Source extract:
== Segment start ==

Organisational responses to COVID-19 based on the Forces of CX
The way organisations have responded to customers and employees has been a true sign of their culture and ability to adapt. These articles examine how some of the world’s biggest brands have acted in the months since the pandemic began, and how your brand’s consumer response can be on-point, based on the Ipsos Forces of CX: A human-centric framework to help organisations better design and deliver customer experience.
The Forces of Customer Experience
Ipsos R&D over the last 12 months proves the link between establishing an emotional connection with customers, relationship strength and ultimately business performance. The gains are significant: an emotionally attached customer is far more likely to prefer your brand, recommend your product or service, remain a customer – and forgive you if you’ve made a mistake. Sadly, organisations often struggle to understand how to design and deliver experiences that go beyond the transactional to create long-term positive memories and true competitive advantage.
To remedy this, Ipsos has distilled the essence of emotional attachment on relationship strength into six key ingredients – or Forces – of customer experience.
By focusing on these six drivers of emotional attachment and relationship strength, you in turn can realise the benefits of improved retention, advocacy, share of spend and operational efficiency, which are all key indicators of return on CX investment (ROCXI).
COVID-19 with a CX Forces Lens
Customer behaviour is influenced by the touchpoints or ‘moments’ we have with a brand. These become aggregated into memories, which affect how we behave with brands in the future.
Right now, there’s a unique opportunity for brands to create positive memories, earn trust and develop deeper customer relationships by maintaining presence, delivering relevant value in a fluid period of heightened anxiety and being a trusted source of accurate information.
Organisations are activating these opportunities through small gestures and wholesale business process change alike, positively impacting the customer sufficiently to be remembered and influence behaviour in the future.

== Segment end ==

Supplied information:
== Segment start ==

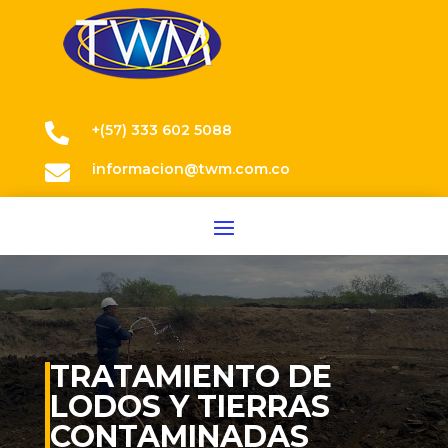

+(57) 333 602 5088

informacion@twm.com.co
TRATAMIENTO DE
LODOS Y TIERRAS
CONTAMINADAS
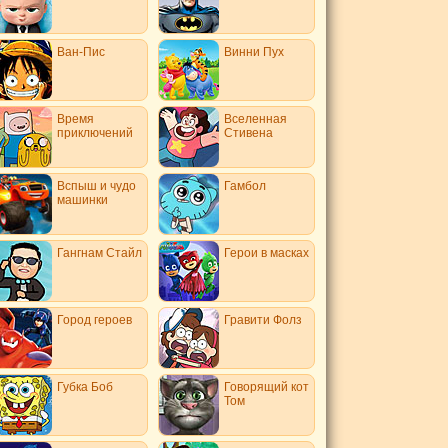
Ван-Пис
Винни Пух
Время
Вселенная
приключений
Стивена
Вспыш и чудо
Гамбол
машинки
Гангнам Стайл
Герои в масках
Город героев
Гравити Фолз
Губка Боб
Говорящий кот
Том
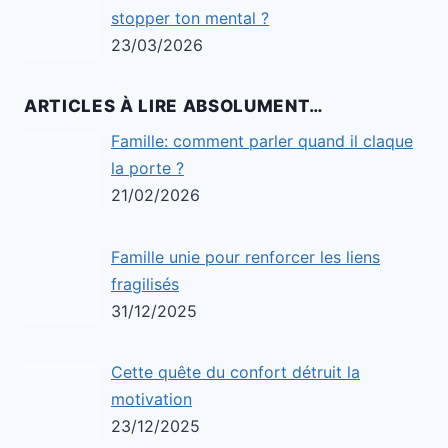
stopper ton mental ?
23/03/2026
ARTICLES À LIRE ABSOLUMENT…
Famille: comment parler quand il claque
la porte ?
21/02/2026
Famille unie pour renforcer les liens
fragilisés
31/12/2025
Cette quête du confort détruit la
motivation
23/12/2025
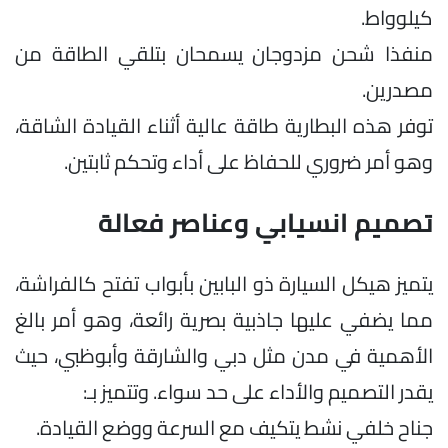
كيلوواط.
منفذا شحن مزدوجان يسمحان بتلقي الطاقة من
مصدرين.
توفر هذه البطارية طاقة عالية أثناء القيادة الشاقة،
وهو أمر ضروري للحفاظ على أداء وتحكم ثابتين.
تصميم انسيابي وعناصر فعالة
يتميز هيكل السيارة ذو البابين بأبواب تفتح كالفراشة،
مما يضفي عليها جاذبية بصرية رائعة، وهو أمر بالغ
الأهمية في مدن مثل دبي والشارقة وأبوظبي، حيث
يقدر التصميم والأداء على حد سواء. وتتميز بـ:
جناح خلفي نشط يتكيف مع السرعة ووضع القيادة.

== Segment end ==

Work order 1: In the text on the Forces of CX, copy everything from "To remedy this, Ipsos" down to "of customer experience." word for word.
Work order 2: According to the text on the Forces of CX, what does ROCXI stand for?

Expected output 1:
To remedy this, Ipsos has distilled the essence of emotional attachment on relationship strength into six key ingredients – or Forces – of customer experience.

Expected output 2: Return on CX investment